• GIVEN EXERCISE: Identify every line in the rows below that contains the string "second", and copy each of those lines. Matching is case-sensitive.

[BEGIN ROWS]

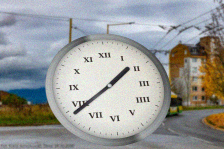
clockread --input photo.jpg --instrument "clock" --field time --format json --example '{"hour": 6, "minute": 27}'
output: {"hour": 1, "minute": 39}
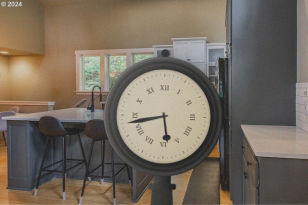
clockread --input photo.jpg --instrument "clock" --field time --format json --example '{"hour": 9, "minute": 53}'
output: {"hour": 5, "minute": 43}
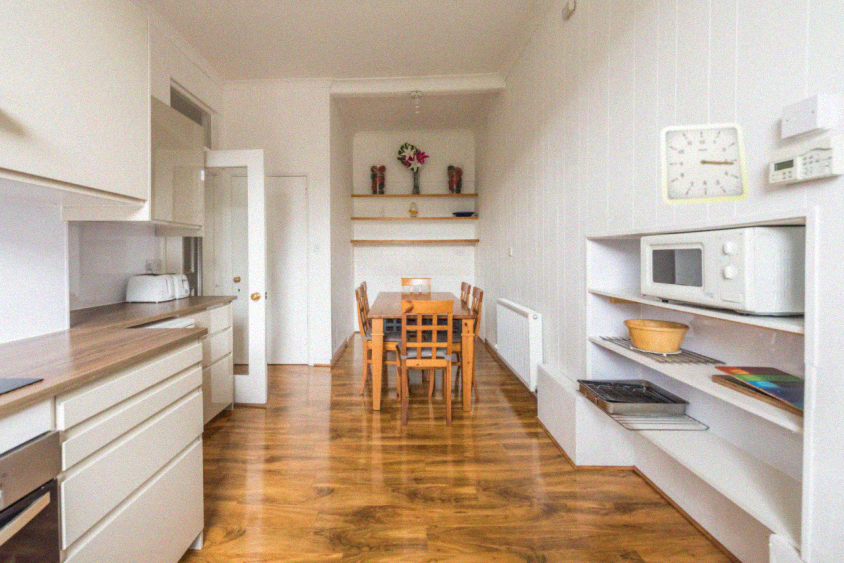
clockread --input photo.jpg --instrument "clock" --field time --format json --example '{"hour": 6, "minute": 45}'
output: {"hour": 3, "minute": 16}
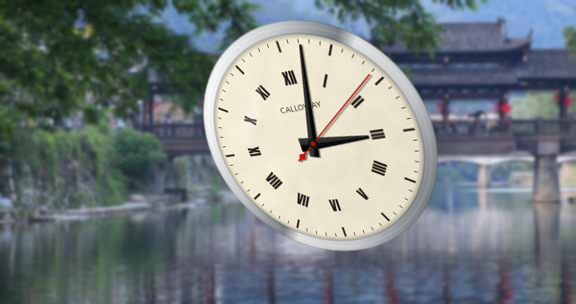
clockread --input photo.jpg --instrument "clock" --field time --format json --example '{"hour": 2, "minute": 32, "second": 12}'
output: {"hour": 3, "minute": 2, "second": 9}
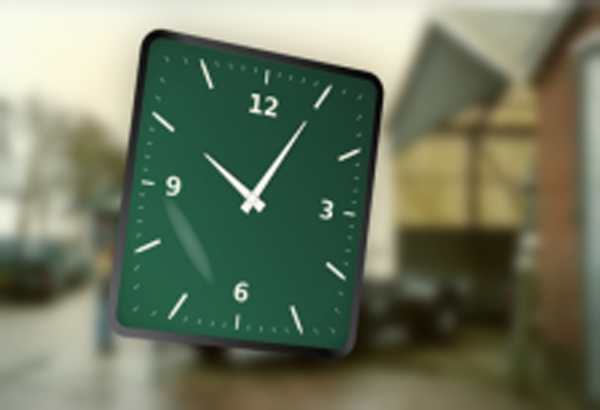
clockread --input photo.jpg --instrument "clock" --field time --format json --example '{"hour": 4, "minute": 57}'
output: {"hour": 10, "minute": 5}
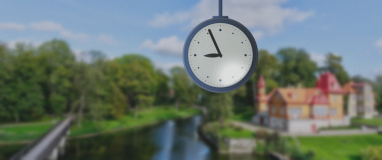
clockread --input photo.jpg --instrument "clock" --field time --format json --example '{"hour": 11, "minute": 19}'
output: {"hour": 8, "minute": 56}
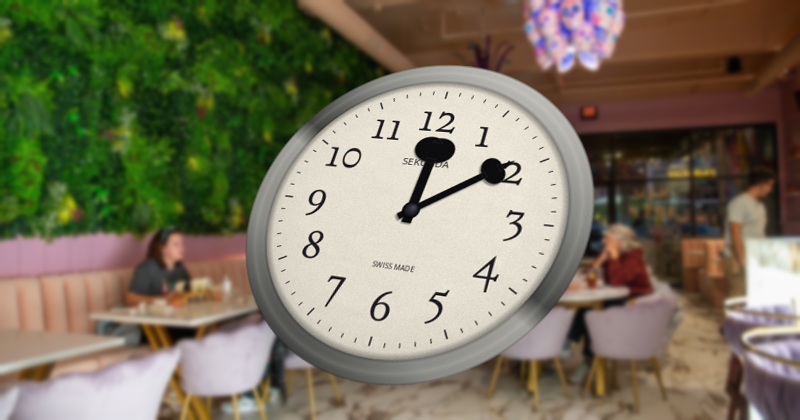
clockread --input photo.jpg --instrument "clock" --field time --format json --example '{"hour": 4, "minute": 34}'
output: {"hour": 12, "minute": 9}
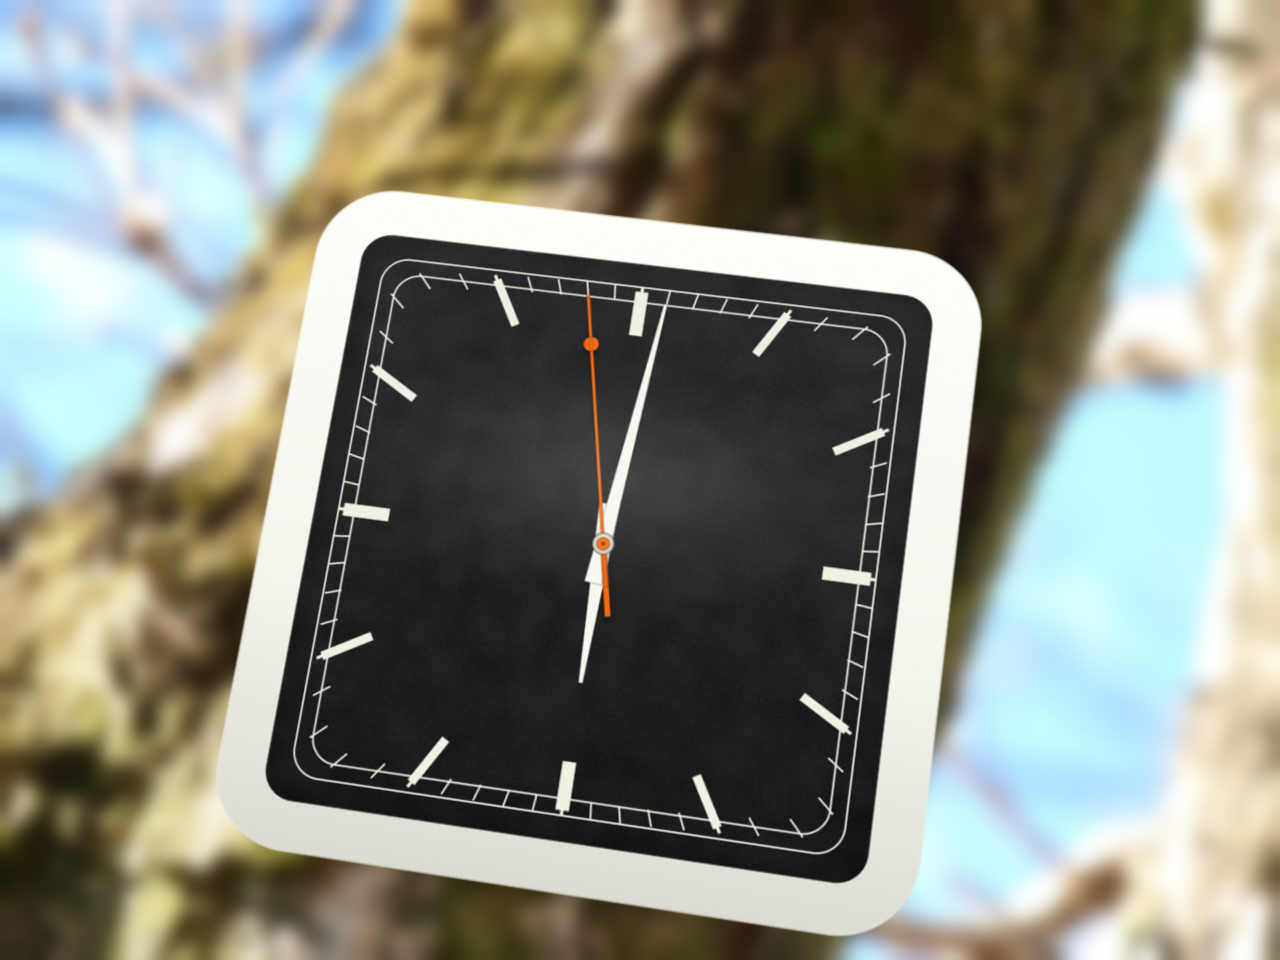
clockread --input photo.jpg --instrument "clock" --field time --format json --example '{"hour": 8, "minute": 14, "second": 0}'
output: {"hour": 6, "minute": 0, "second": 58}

[END ROWS]
[BEGIN ROWS]

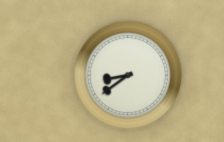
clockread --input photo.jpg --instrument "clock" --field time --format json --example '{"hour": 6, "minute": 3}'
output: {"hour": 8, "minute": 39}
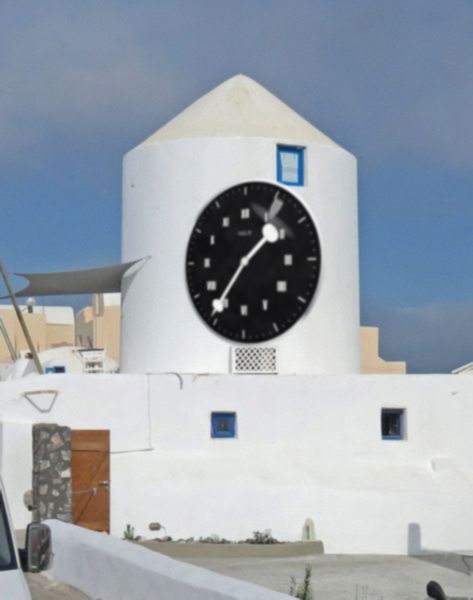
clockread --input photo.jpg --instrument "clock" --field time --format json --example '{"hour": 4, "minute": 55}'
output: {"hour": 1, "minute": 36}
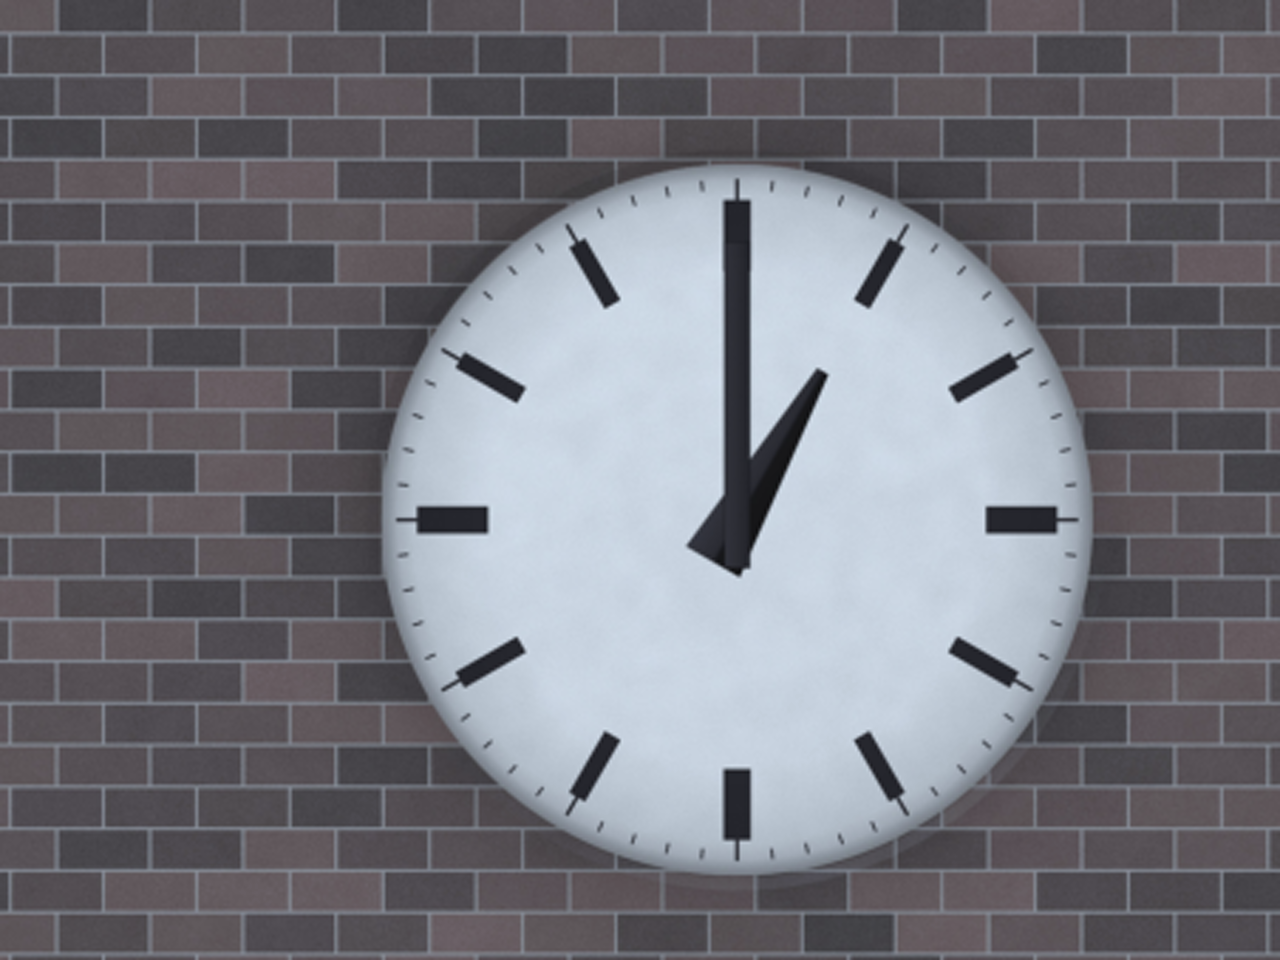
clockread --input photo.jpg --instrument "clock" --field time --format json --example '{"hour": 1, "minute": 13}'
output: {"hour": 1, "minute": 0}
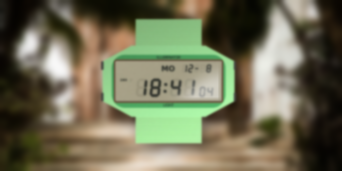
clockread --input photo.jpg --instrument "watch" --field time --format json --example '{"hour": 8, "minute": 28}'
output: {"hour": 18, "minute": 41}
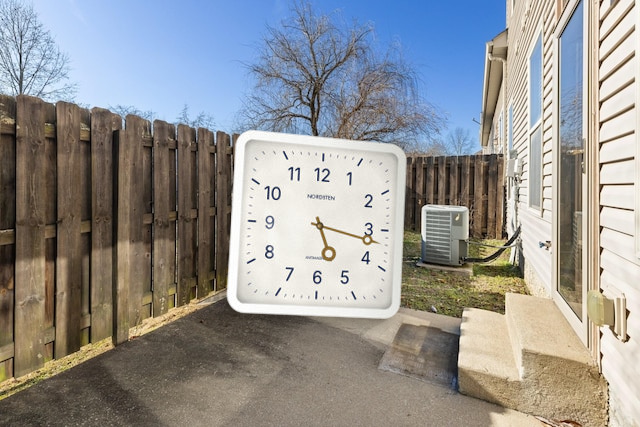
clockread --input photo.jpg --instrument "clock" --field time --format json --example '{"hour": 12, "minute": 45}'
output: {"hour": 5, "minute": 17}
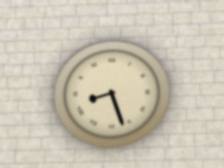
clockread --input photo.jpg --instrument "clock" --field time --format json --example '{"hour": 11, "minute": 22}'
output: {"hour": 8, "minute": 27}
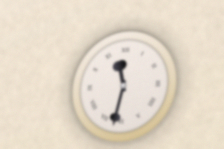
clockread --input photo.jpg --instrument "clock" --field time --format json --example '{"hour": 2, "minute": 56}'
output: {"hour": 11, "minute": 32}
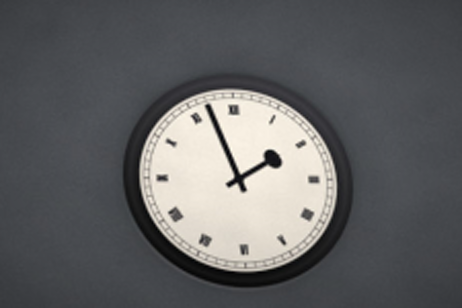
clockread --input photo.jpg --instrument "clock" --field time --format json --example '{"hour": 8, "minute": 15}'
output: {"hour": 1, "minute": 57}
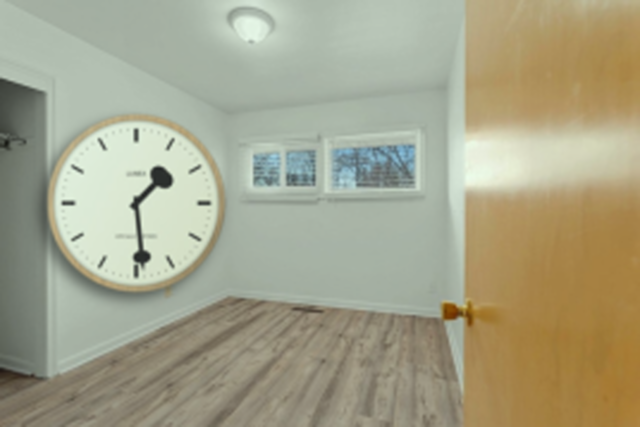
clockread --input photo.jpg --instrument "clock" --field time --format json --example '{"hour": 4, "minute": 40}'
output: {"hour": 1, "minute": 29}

[END ROWS]

• TASK SOLUTION:
clockread --input photo.jpg --instrument "clock" --field time --format json --example '{"hour": 2, "minute": 32, "second": 12}'
output: {"hour": 3, "minute": 2, "second": 9}
clockread --input photo.jpg --instrument "clock" --field time --format json --example '{"hour": 8, "minute": 14, "second": 0}'
output: {"hour": 6, "minute": 0, "second": 58}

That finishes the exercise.